● What you have to do: Format the items from the start through the line that contains "983.5886 kL" as a Markdown table with two columns, Row and Text. Give each line its row number in Row and put the line itself in Text, leaving out blank lines.

*** Records to process ***

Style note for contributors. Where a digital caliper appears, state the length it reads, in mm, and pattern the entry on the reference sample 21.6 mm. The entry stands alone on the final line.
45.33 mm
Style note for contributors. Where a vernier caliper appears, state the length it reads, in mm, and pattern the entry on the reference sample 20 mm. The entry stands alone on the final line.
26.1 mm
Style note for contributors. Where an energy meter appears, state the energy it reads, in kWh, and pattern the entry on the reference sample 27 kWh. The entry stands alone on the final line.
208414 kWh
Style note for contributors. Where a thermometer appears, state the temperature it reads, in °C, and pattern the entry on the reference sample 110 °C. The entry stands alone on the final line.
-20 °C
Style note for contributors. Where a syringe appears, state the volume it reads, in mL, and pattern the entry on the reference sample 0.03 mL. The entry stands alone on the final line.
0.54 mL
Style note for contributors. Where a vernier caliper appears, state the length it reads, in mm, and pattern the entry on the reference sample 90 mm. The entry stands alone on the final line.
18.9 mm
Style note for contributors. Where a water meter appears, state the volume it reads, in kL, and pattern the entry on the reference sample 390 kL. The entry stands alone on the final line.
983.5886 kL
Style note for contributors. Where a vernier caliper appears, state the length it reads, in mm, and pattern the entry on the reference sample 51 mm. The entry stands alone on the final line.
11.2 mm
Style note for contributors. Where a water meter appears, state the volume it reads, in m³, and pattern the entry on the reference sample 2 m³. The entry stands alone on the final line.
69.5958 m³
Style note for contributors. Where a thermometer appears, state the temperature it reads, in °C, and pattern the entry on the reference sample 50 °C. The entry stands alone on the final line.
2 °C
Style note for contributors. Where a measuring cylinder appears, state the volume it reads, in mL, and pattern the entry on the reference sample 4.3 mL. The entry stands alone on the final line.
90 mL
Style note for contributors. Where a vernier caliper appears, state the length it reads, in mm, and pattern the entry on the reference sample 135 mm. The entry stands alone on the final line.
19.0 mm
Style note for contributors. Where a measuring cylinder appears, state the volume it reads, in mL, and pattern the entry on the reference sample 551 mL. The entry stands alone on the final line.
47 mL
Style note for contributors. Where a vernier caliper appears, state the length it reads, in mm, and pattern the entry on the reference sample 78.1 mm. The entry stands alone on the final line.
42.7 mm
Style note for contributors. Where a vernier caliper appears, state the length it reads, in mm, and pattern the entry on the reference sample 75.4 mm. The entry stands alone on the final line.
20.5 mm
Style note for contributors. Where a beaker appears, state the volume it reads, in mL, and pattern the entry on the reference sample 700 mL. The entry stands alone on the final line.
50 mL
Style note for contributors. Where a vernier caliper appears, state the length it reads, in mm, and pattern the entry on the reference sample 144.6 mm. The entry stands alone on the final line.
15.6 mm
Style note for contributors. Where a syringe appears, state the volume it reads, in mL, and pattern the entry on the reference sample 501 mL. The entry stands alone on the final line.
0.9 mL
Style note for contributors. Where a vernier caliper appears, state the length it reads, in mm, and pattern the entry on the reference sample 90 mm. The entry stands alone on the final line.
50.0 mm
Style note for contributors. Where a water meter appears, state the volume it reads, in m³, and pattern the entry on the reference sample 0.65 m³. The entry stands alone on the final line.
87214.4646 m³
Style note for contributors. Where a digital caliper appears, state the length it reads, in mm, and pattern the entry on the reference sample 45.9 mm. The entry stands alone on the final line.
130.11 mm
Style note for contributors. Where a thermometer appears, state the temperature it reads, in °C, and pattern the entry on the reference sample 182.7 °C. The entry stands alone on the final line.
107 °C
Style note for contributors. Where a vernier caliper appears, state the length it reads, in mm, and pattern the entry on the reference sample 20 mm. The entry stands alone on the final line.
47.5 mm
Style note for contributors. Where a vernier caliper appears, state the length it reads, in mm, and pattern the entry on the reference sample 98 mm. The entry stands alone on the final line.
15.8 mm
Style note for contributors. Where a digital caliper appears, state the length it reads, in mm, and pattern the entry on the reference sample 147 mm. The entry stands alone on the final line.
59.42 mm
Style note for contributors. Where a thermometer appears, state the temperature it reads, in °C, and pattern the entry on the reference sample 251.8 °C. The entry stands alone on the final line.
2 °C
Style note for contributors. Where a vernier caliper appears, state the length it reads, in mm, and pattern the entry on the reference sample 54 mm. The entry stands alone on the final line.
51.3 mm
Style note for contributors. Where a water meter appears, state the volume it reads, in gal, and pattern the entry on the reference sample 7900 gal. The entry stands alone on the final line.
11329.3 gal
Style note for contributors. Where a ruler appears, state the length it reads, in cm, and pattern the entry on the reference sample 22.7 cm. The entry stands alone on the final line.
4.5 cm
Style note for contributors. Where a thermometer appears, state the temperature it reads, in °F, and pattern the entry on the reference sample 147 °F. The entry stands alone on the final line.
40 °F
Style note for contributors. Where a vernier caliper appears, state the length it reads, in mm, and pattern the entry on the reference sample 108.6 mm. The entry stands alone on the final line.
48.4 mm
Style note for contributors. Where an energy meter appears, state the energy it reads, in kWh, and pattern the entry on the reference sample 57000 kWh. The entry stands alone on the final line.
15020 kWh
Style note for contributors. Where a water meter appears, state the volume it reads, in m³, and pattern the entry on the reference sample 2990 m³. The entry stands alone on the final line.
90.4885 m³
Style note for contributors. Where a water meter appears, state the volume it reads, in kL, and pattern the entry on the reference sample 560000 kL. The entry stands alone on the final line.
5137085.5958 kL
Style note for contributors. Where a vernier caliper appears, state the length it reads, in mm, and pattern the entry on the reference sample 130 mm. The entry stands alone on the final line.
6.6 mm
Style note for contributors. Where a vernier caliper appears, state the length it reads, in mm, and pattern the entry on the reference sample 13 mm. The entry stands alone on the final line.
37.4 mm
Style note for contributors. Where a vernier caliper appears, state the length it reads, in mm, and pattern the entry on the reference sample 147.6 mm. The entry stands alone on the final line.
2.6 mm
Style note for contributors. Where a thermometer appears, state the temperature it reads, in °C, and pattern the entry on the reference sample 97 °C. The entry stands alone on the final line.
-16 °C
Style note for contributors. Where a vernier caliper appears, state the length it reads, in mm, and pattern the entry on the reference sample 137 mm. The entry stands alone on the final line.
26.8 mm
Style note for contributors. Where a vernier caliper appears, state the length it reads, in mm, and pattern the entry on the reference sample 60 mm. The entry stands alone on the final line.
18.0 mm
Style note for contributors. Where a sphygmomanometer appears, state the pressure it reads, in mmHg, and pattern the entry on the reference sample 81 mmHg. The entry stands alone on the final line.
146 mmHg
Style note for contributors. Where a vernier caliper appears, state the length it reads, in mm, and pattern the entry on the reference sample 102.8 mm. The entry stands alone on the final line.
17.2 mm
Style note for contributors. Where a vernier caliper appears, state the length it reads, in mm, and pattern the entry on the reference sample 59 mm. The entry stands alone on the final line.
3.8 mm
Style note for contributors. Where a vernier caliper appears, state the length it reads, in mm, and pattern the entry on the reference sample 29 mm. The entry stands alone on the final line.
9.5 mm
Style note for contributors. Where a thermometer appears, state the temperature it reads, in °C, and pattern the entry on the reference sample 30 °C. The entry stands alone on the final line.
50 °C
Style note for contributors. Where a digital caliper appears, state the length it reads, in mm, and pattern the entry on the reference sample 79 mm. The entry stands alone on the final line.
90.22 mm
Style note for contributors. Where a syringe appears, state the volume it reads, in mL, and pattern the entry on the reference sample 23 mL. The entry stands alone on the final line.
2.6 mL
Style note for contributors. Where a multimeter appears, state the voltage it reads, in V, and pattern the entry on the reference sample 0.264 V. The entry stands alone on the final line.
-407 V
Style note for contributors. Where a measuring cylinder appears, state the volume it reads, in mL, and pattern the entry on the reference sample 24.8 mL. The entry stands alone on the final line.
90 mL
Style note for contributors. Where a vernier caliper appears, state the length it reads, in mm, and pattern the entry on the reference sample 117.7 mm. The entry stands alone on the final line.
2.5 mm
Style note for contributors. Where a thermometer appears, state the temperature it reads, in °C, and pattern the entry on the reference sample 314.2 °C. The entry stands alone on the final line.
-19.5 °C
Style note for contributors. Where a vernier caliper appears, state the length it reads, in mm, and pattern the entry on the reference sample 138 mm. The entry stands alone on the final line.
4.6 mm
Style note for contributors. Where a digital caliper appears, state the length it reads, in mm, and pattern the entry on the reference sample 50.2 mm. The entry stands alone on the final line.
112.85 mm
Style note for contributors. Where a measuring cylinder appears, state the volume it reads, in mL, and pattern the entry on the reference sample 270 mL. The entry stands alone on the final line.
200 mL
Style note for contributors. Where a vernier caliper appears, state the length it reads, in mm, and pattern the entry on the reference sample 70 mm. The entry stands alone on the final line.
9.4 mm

*** End of Records to process ***

● Written answer:
| Row | Text |
|---|---|
| 1 | Style note for contributors. Where a digital caliper appears, state the length it reads, in mm, and pattern the entry on the reference sample 21.6 mm. The entry stands alone on the final line. |
| 2 | 45.33 mm |
| 3 | Style note for contributors. Where a vernier caliper appears, state the length it reads, in mm, and pattern the entry on the reference sample 20 mm. The entry stands alone on the final line. |
| 4 | 26.1 mm |
| 5 | Style note for contributors. Where an energy meter appears, state the energy it reads, in kWh, and pattern the entry on the reference sample 27 kWh. The entry stands alone on the final line. |
| 6 | 208414 kWh |
| 7 | Style note for contributors. Where a thermometer appears, state the temperature it reads, in °C, and pattern the entry on the reference sample 110 °C. The entry stands alone on the final line. |
| 8 | -20 °C |
| 9 | Style note for contributors. Where a syringe appears, state the volume it reads, in mL, and pattern the entry on the reference sample 0.03 mL. The entry stands alone on the final line. |
| 10 | 0.54 mL |
| 11 | Style note for contributors. Where a vernier caliper appears, state the length it reads, in mm, and pattern the entry on the reference sample 90 mm. The entry stands alone on the final line. |
| 12 | 18.9 mm |
| 13 | Style note for contributors. Where a water meter appears, state the volume it reads, in kL, and pattern the entry on the reference sample 390 kL. The entry stands alone on the final line. |
| 14 | 983.5886 kL |